Samstag, 3. Januar 2009

Der Fluss und die Brücke


Leider ist mein Hirn nicht imstande, die Summe der Erfahrung in Text umzusetzen. Ich versuche es trotzdem. Die erste Erkenntnis besteht darin, dass der Unterschied der Kulturen unwesentlich ist. Die zweite Erkenntnis, dass dieser Unterschied entscheidend ist für jede Erkenntnis. Das klingt absurd, und genau das ist damit gemeint. Wir sind alle gleich, und wir sind alle verschieden. Wir sind Individuen, und wir sind gewöhnliche Tiere. Wir sind Staub, Dreck, Scheisse, und wir sind Gott. Nicht im Sinn einer Macht, Gott ist in diesem Sinn nicht mächtig. Gott sind wir, um es sehr vorsichtig auszudrücken, und wir sollten uns nichts darauf einbilden, in dem Sinn, in dem auch eine Maus, ein Insekt oder ein Stein Gott sind - und ganz sicher das Meer, die Wolken, der Nebel, die Sterne. Ein Beweis für die Existenz Gottes ist die Liebe - die Liebe, die wir erfahren können als das wunderbarste und unverdienteste Geschenk des Lebens - die Liebe, die wir geben, und die Liebe, die wir empfangen. Diese Liebe macht keinen Sinn, sie ist Sinn. Wie eine Sternschnuppe, die über der Himmel zieht.

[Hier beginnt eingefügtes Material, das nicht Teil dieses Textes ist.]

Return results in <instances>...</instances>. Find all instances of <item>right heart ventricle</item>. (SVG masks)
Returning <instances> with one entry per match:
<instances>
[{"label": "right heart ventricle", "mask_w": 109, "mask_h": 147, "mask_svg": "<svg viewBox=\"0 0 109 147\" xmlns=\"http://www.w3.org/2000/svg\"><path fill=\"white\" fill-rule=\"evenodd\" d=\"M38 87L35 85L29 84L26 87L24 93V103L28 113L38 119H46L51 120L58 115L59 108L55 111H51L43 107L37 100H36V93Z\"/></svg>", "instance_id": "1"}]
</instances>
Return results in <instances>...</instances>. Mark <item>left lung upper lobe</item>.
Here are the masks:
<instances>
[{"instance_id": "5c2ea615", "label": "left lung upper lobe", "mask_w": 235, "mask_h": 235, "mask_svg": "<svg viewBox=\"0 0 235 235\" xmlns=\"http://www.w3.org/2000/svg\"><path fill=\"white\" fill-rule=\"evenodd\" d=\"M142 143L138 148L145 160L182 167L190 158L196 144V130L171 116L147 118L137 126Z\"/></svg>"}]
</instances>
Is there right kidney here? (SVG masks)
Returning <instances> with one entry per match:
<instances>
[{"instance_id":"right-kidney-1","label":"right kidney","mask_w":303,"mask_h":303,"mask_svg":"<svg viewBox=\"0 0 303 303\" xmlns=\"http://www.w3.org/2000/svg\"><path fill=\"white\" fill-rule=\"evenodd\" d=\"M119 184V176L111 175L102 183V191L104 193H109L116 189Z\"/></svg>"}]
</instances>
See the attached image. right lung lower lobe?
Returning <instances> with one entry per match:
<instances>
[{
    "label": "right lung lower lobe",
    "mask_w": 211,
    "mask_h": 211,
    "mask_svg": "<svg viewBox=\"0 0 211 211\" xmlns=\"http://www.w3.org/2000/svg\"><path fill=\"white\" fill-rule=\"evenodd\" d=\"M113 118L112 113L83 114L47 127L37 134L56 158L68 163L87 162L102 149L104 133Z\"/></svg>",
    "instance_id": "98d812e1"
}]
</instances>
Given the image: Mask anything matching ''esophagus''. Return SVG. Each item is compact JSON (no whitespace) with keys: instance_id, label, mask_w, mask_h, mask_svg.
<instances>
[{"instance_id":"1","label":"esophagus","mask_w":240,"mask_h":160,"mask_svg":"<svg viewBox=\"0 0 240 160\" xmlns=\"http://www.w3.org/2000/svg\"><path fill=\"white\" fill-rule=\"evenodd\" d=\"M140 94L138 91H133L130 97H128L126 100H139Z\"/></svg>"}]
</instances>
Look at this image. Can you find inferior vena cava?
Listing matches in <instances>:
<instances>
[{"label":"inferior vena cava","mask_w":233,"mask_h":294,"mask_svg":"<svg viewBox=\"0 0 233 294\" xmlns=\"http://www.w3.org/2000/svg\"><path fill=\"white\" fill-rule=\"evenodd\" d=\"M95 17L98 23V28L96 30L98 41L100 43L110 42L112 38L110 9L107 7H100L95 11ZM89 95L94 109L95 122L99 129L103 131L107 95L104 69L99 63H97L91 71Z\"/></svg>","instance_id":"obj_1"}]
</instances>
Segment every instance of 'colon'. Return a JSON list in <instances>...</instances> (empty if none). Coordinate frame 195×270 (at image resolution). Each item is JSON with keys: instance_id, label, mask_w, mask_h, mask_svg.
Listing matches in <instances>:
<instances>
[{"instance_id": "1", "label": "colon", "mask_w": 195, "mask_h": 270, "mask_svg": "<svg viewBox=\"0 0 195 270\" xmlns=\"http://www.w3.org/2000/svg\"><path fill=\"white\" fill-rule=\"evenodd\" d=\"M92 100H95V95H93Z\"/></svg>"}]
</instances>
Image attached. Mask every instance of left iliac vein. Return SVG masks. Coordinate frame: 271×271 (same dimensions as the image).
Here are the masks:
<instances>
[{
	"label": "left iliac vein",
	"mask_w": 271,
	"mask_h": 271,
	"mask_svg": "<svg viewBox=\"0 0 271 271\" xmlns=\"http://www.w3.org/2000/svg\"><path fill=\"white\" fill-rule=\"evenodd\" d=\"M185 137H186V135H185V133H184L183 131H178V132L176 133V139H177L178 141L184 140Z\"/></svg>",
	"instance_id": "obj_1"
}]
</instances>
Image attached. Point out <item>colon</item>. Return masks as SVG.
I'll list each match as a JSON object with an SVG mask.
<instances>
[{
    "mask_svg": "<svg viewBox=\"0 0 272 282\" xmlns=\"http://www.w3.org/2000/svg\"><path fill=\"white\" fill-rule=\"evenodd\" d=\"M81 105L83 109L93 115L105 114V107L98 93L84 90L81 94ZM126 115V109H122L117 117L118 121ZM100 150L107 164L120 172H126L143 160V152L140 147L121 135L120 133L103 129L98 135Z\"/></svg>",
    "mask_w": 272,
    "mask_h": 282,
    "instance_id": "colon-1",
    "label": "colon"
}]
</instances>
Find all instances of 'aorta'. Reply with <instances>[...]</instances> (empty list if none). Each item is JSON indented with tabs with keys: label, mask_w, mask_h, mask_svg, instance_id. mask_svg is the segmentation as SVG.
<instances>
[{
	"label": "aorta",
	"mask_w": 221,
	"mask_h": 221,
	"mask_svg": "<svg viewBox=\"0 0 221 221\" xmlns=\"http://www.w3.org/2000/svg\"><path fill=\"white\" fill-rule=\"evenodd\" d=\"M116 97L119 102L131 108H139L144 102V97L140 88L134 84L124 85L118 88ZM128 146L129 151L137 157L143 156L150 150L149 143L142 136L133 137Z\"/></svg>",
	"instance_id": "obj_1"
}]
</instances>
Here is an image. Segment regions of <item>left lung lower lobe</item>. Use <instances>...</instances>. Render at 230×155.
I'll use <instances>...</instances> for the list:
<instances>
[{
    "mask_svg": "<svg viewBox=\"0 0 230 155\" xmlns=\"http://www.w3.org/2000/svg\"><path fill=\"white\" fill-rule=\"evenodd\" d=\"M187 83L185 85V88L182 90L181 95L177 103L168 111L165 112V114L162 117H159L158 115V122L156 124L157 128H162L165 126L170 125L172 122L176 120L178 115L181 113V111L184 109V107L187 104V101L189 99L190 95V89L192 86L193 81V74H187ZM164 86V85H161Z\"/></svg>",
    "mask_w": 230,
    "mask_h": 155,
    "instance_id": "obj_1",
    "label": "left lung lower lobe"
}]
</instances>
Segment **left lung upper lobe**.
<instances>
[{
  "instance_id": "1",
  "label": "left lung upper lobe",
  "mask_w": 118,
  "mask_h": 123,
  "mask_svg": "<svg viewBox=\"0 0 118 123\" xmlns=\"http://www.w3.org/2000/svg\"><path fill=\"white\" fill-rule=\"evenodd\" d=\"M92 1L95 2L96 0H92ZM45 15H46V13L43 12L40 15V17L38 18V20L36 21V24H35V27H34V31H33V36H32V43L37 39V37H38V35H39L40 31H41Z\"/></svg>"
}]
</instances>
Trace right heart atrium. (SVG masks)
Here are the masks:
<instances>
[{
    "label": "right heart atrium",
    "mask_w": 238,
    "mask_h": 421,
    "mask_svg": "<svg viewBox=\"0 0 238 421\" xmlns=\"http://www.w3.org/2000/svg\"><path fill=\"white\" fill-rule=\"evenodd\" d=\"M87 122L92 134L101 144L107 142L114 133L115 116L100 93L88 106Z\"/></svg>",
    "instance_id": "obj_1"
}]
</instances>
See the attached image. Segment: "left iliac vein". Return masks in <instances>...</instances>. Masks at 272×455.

Aber damit habe ich mich, getreu des Gesetzes der Assoziation, weit von meinen ursprünglichen Gedanken entfernt. Der Sinn eines Textes sollte es sein, eine Geschichte zu erzählen, aber die Gedanken haben ihren eigenen Verlauf. Jedenfalls, wenn man ein so undisziplinierter Mensch ist, wie ich es bin.
Begeben wir uns zurück zur Liebe, und begeben wir uns zurück zum Unterschied der Kulturen. Die Liebe ist eine Brücke, und die Unterschiede der Kulturen sind der Fluss, den die Brücke der Liebe überspannen kann. Eine Geschichte habe ich damit noch nicht erzählt.
Gibt es die Geschichte, wenn sie nicht erzählt wird? Gibt es eine Identität, wenn sie nicht definiert wird? Ist es so schlimm, radikal ehrlich zu sein?
Radikal ehrlich zu sein, kann zum Beispiel heissen, zuzugeben, dass man ganz und gar nicht normal ist.
Es ist zum Beispiel nicht normal, als Mann eine Mutter zu sein.
Es ist zum Beispiel nicht normal, nicht erfolgreich sein zu wollen - nicht erfolgreich in dem Sinn, dass man von mir sagt: Der hat es dem aber gegeben!
Nein, ich will, auch mit 53, eigentlich nicht funktionstüchtig sein.
Und es interessieren mich Menschen nicht besonders, die ganz funktionstüchtig sind.
Funktionstüchtig ist furchtbar. Ganz naiv gesprochen.
Ich bin doch keine Maschine.
Ich liebe F., weil es zwischen F. und mir keine Wand gibt. Trotz der Kulturen, der Jahrhunderte, die zwischen uns liegen, der unendlichen Distanz, verbindet uns eine nahtlose Unmittelbarkeit, die näher ist als jede familiäre Bindung.
Wer hätte das gedacht?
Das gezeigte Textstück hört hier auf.